RhoE表达失调对心肌梗死后移植c-Kit+/Nkx2.5+骨髓间充质干细胞生物学功能的影响及机制

The adaptive response of transplanted stem cells to local hypoxia is crucial for its biological function after myocardial infarction (MI). To date, it is still not clear about the mechanisms regarding endogenous molecule-regulated hypoxia-indictable factor 1 α (HIF-1α) expression and activity, which is critically involved in the pathophysiology of MI. Interestingly, we have previously found that c-Kit+/Nkx2.5+ bone marrow mesenchymal stem cells (BMSC), a special subsets of stem cells, were involved in the recovery of cardiac function via HIF-1α-mediated activation; besides, HIF-1α can directly regulate the expression of its potential downstream gene RhoE, and the binding of RhoE protein and HIF-1 protein thereafter inhibits the degradation of HIF-1α via UPS system. In this proposal, we hypothesize that there is a HIF-1α/RhoE feedback regulation system after MI, which is critically involved in the activation of stem cells. The dysfunction in the HIF-1α/RhoE system would lead to deterioration in the biological function of transplanted stem cells post MI. In this project, we plan to isolate RhoE wild type c-Kit+/Nkx2.5+BMSC (BMSC-WT). At the same time, the RhoE knockout c-Kit+/Nkx2.5+ BMSC (BMSC-KO) and RhoE-overexpressing c-Kit+/Nkx2.5+ BMSC (BMSC-OV) are established through the CRISPR/Cas9 method. Using these three BMSC cells, the establishment, function and mechanism about HIF-1α/RhoE signal feedback system post hypoxic stimuli are analyzed in vitro, and the effect of targeting HIF-1α/RhoE signal on the biological function of transplanted BMSC after MI was investigated in vivo. The implementation of the project would provide a novel mechanism about HIF-1α-activated stem cells post MI, and promote the progression of translational medicine regarding treatment of MI based on stem cell transplantation.

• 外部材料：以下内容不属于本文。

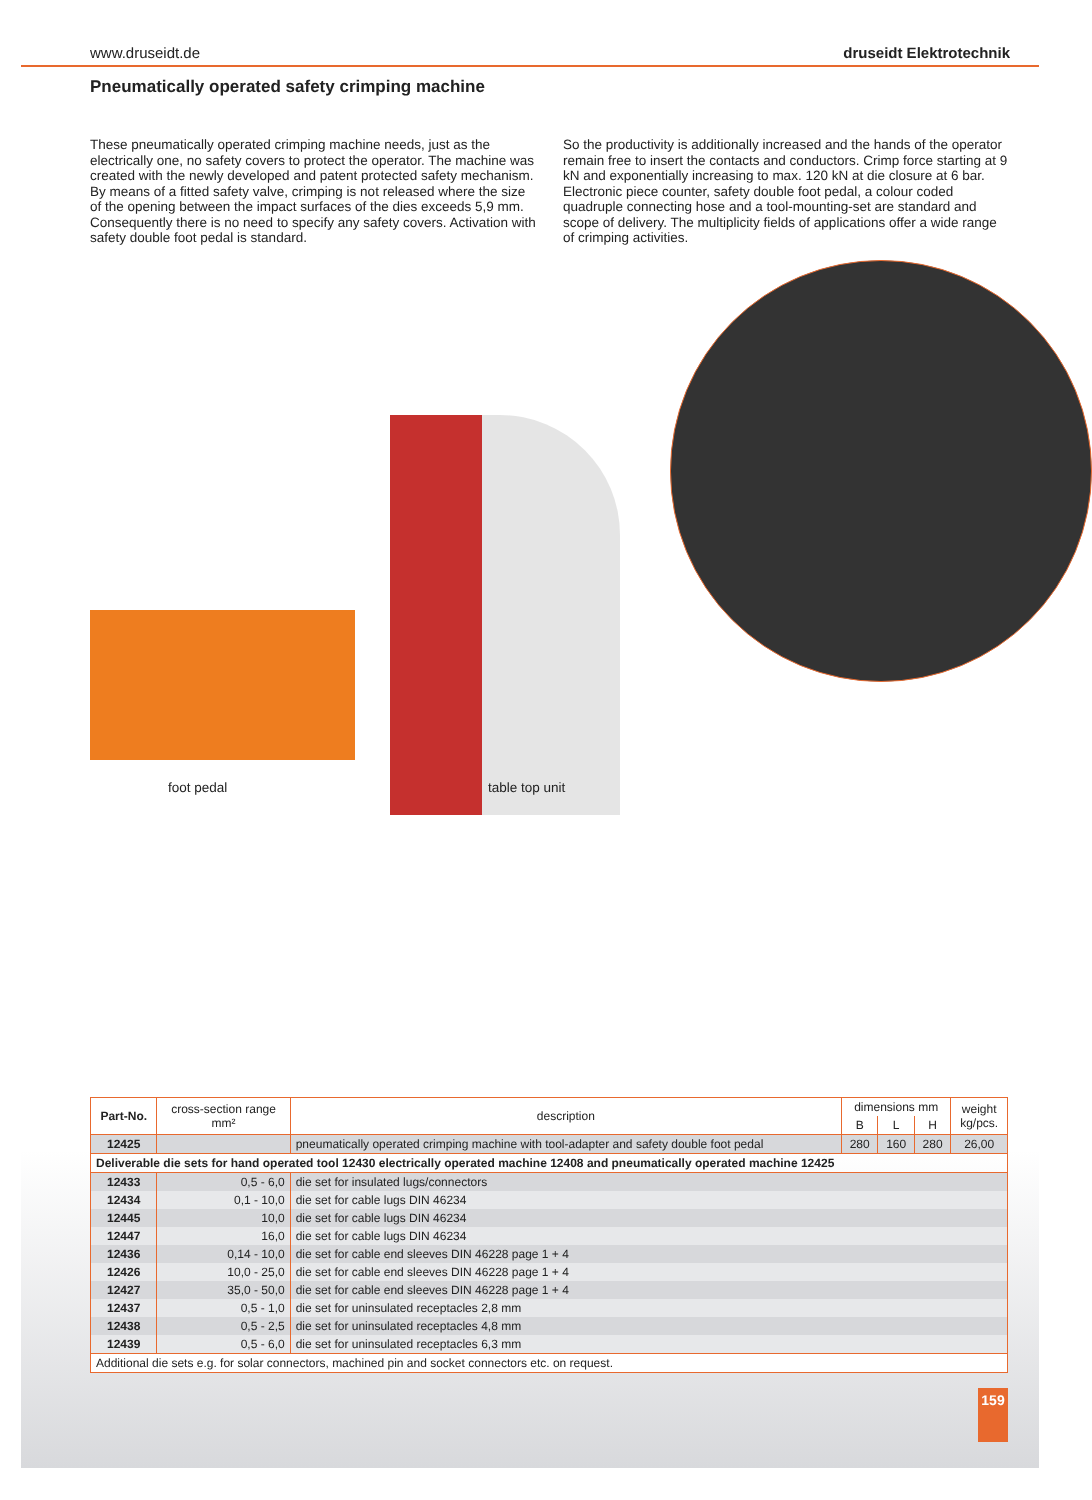www.druseidt.de druseidt Elektrotechnik
Pneumatically operated safety crimping machine
These pneumatically operated crimping machine needs, just as the electrically one, no safety covers to protect the operator. The machine was created with the newly developed and patent protected safety mechanism. By means of a fitted safety valve, crimping is not released where the size of the opening between the impact surfaces of the dies exceeds 5,9 mm. Consequently there is no need to specify any safety covers. Activation with safety double foot pedal is standard.
So the productivity is additionally increased and the hands of the operator remain free to insert the contacts and conductors. Crimp force starting at 9 kN and exponentially increasing to max. 120 kN at die closure at 6 bar. Electronic piece counter, safety double foot pedal, a colour coded quadruple connecting hose and a tool-mounting-set are standard and scope of delivery. The multiplicity fields of applications offer a wide range of crimping activities.
foot pedal table top unit
| Part-No. | cross-section range mm² | description | dimensions mm | | | weight kg/pcs. |
| --- | --- | --- | --- | --- | --- | --- |
| | | | B | L | H | |
| 12425 | | pneumatically operated crimping machine with tool-adapter and safety double foot pedal | 280 | 160 | 280 | 26,00 |
| Deliverable die sets for hand operated tool 12430 electrically operated machine 12408 and pneumatically operated machine 12425 | | | | | | |
| 12433 | 0,5 - 6,0 | die set for insulated lugs/connectors | | | | |
| 12434 | 0,1 - 10,0 | die set for cable lugs DIN 46234 | | | | |
| 12445 | 10,0 | die set for cable lugs DIN 46234 | | | | |
| 12447 | 16,0 | die set for cable lugs DIN 46234 | | | | |
| 12436 | 0,14 - 10,0 | die set for cable end sleeves DIN 46228 page 1 + 4 | | | | |
| 12426 | 10,0 - 25,0 | die set for cable end sleeves DIN 46228 page 1 + 4 | | | | |
| 12427 | 35,0 - 50,0 | die set for cable end sleeves DIN 46228 page 1 + 4 | | | | |
| 12437 | 0,5 - 1,0 | die set for uninsulated receptacles 2,8 mm | | | | |
| 12438 | 0,5 - 2,5 | die set for uninsulated receptacles 4,8 mm | | | | |
| 12439 | 0,5 - 6,0 | die set for uninsulated receptacles 6,3 mm | | | | |
| Additional die sets e.g. for solar connectors, machined pin and socket connectors etc. on request. | | | | | | |
159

干细胞对心肌梗死（MI）后低氧反应的适应对其生物学功能至关重要但调节机制不明。我们前期发现MI后c-Kit+/Nkx2.5+BMSC在HIF-1α的激活下促进心功能恢复；MI后HIF-1α潜在靶基因RhoE表达下调，而RhoE蛋白与HIF-1α蛋白结合可抑制HIF-1α的降解。本项目假设MI后存在HIF-1α/RhoE反馈调节系统，该系统的异常影响了MI后移植干细胞的活化。项目拟分离RhoE野生型c-Kit+/Nkx2.5+BMSC，同时基于CRISPR/Cas9系统分别构建RhoE敲除和过表达c-Kit+/Nkx2.5+BMSC，以此三个BMSC为模型，体外实验分析低氧后HIF-1α/RhoE信号反馈系统的建立、作用及工作原理，体内实验探讨靶向HIF-1α/RhoE信号对MI后移植BMSC生物学功能的影响。项目的实施将提出HIF-1α活化干细胞的新机制，促进干细胞治疗MI转化医学的进展。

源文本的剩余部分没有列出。